As the San Fernando Valley goes, so goes North Hollywood, only sooner.
The changes that swept across the Valley in the 1980s, sharply altering the face of what was once everyone’s idea of what a suburb should look like, were even more pronounced in North Hollywood, a Times analysis of new U.S. Census Bureau figures indicates.
Throughout the 1980s, Latinos flocked to the Valley, Anglos migrated to adjacent valleys, and substantial numbers of blacks and Asians joined the mix, turning the Valley into a multiracial, multiethnic demographic kaleidoscope.
In the Valley’s southeast corner, where the World War II-era house-building boom began, all those trends were more dramatic, suggesting that today’s North Hollywood could be tomorrow’s Valley.
When the 1980s began, North Hollywood was 71% Anglo and 23% Latino, with a scattering of blacks and Asians.
By decade’s end, the community’s statistical profile had shifted dramatically--to 50% Anglo, 40% Latino, 6% Asian and 4% black. North Hollywood’s population grew by 30% during the decade to 119,000.
A startling 22% of those residents immigrated to the United States after 1980. But even that figure doesn’t fully measure immigration’s effect, because it does not include the number who arrived before 1980 and the American-born children of these immigrants--two measures the census bureau has not yet produced.
Another confirmation that immigration from Latin America powered the engine of change is that 36% of North Hollywood households now speak Spanish, up from 19% only 10 years earlier.
Other statistics indicate that, as could be expected in areas of high immigration, residents of North Hollywood lost ground economically compared to other Los Angeles County communities. While the median family income countywide increased by 19% during the decade, adjusted for inflation, the income of North Hollywood residents grew by only 3%.
As elsewhere in the Valley, North Hollywood’s population changes have occurred in what often appears to be random fashion, resulting in rich and poor, Anglo and Latino, living in close proximity.
But the Latinization of North Hollywood is evident everywhere, longtime residents say.
Neighborhood coffee shops are giving way to check cashing stores and swap meets. Fewer recreational vehicles are seen in driveways. Produce trucks now make regular rounds.
One island that has resisted such change is Valley Village, an enclave of 4,500 early ranch-style homes and newer apartments between the Ventura Freeway and Burbank Boulevard, west of the Hollywood Freeway.
Valley Village’s residents last year successfully petitioned the Los Angeles City Council to permit the area to secede from North Hollywood, allowing them to advertise their houses for sale as Valley Village homes and to use Valley Village as their mailing address--although the census bureau still includes them with North Hollywood in statistical breakouts.

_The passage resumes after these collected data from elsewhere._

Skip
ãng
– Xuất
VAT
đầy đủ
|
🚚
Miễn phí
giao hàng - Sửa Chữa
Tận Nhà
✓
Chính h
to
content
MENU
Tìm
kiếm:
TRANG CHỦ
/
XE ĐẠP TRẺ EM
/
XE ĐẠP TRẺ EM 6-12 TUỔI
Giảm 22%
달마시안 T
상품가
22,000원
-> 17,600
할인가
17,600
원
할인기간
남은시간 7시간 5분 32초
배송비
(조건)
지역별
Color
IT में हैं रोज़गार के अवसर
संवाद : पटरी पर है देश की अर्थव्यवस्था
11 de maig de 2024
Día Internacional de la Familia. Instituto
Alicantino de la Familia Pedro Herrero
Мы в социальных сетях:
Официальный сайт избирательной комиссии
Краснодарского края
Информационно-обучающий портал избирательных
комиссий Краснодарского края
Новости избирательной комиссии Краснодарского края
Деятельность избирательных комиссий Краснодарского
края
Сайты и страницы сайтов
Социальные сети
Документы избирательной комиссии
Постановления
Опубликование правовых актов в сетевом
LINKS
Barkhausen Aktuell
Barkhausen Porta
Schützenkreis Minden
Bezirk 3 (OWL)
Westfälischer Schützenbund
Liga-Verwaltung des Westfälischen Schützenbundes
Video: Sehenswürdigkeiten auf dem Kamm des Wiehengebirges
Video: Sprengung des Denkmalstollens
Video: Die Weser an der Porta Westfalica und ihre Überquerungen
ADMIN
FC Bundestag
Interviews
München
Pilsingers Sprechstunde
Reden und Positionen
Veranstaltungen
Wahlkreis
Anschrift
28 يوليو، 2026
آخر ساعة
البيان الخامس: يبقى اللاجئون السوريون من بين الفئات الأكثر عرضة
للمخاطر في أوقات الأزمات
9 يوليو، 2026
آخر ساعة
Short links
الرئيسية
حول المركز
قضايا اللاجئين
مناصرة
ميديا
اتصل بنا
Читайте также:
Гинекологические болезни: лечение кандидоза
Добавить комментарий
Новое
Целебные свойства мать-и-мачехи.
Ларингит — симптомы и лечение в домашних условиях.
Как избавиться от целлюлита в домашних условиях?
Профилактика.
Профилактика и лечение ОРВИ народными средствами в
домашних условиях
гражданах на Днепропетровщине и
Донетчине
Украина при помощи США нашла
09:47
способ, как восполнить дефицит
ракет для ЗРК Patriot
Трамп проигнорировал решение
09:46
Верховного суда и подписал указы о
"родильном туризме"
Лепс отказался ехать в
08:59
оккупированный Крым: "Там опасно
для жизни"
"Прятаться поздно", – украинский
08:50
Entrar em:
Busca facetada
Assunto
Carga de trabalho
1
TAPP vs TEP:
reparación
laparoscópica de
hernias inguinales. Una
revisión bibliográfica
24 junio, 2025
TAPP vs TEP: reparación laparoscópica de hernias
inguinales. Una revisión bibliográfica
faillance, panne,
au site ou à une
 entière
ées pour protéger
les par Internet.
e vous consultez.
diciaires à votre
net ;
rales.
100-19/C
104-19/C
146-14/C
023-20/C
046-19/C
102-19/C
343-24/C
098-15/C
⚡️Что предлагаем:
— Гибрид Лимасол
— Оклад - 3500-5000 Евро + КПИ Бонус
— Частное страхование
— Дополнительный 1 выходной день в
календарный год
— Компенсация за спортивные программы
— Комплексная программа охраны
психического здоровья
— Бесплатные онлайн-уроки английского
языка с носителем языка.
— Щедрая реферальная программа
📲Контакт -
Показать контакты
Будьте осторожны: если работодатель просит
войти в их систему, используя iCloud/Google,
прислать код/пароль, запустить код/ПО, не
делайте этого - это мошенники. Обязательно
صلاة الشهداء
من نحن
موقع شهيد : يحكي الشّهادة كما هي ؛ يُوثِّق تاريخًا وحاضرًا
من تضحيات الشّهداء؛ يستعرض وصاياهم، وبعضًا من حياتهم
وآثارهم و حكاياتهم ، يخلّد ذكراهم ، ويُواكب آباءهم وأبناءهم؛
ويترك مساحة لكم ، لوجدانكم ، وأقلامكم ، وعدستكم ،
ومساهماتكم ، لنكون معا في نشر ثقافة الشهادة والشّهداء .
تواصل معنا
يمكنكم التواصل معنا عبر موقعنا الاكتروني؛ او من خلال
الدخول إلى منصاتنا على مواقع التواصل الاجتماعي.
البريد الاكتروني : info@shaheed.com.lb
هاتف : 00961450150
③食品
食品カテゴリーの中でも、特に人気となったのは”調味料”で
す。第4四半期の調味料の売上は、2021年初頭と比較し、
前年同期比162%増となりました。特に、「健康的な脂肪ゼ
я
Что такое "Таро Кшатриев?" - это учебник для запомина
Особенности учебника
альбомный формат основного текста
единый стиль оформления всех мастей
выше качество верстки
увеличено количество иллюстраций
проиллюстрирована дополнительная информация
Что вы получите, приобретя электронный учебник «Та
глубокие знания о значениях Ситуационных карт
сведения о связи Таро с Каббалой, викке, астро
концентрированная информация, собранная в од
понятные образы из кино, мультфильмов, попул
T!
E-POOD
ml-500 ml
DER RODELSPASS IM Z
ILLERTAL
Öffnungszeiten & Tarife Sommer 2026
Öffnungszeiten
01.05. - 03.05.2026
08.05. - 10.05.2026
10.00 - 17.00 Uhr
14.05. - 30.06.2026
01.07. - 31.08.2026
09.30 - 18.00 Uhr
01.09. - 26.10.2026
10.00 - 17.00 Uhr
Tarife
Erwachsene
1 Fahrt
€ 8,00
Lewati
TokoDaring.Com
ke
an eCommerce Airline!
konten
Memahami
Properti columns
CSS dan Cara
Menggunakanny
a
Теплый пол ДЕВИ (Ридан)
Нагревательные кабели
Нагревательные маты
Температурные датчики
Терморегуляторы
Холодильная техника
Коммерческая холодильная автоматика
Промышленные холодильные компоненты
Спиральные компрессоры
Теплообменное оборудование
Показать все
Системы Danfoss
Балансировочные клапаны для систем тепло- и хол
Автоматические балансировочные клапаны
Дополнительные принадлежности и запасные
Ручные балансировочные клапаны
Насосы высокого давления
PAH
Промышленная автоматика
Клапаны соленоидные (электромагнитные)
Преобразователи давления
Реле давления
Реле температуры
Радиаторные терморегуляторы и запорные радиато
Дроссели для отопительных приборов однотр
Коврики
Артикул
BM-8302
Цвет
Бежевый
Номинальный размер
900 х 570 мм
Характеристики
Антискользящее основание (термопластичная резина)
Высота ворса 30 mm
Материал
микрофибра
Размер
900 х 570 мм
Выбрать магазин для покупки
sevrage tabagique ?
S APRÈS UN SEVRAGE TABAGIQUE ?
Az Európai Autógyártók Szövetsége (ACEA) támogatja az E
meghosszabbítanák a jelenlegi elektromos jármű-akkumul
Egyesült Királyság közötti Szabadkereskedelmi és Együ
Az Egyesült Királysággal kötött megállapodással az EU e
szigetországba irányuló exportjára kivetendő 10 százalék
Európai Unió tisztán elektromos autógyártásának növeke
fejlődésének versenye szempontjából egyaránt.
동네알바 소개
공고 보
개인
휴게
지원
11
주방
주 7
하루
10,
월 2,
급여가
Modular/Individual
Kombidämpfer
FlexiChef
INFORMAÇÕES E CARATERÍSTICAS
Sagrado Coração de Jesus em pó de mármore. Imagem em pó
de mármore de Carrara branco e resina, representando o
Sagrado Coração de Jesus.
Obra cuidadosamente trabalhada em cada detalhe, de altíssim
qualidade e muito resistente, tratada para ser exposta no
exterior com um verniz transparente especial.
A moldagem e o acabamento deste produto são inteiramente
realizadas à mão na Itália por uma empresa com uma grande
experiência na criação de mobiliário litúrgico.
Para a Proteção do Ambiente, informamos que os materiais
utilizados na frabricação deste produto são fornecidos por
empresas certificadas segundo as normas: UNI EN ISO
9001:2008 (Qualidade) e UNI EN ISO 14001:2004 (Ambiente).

As with the seven other neighborhoods in the Valley that have sought a name change since 1986, Valley Village no longer wanted to be associated with a community that has grown old, heavily Latino and crime-plagued.
Three of the eight name-change petitions have come from North Hollywood neighborhoods, prompting Susan Levy, president of the North Hollywood Residents Assn., to complain: “No one wants to be associated with this community anymore.”
Tom Paterson, a leader of the Valley Village secession drive, said the move “was more than an attempt to boost property values, and it had nothing to do with ethnic demographics. It was one economic level seeking to have its own identity.”
Houses along Valley Village’s lushly landscaped, graffiti-free streets cost up to $800,000, and a two-bedroom, two-bath entry-level house will run $300,000, residents say.
Elsewhere in North Hollywood, that same size entry-level house can be purchased for as little as $150,000, real estate agents say. And the cheaper house is likely to have an overgrown, dusty yard and to be in a neighborhood reeling from crime, with gang graffiti splattered on block walls and street signs.
Confounding generalizations, a downwardly mobile street in North Hollywood is often next to one in which residents resolutely keep up their yards and paint their houses.
“It used to be all nice little houses that young couples bought with GI loans,” bemoaned Laurie Dinkin, a lifelong resident of North Hollywood who moved to Valley Village 31 years ago.
“But now large areas are just a shame. I’m appalled at the way some of these new people keep up their places.”
David Poster, who moved to North Hollywood 30 years ago and who now owns eight rental houses, said he often can’t figure out what makes one street fall into disrepair and another carry on as if nothing has changed.
But he speculated that the process is accelerated on streets in which single-family houses are being replaced by apartments, an uneven process that he said began about three decades ago.
The apartments provided living quarters for the first immigrants from Mexico who arrived in North Hollywood in the mid-1970s, he said.
In the 1980s, Foster said, Latinos became his prime customers as house renters. He termed them “very good tenants” but acknowledged he is dismayed at the neighborhood deterioration that usually goes with the arrival of large numbers of poor people from Third World countries.
“Generally, the people are fine,” he said, “but the houses go downhill because there are so many people in a house and there isn’t the same emphasis on keeping a place up.”
He paints over gang graffiti at least once a week on a wall surrounding one of his rental houses on Dehougne Street and worries that “gangs are getting worse.”
But a different neighborhood perspective comes from Maria Peres, who has lived in a dilapidated converted garage with her son two blocks down the street from Foster’s rental house since emigrating from the state of Zacatecas in central Mexico three years ago.
“It’s not getting better, it’s not getting worse,” she said over the roar of traffic on nearby Laurel Canyon Boulevard. “It’s a nice neighborhood. People are friendly.”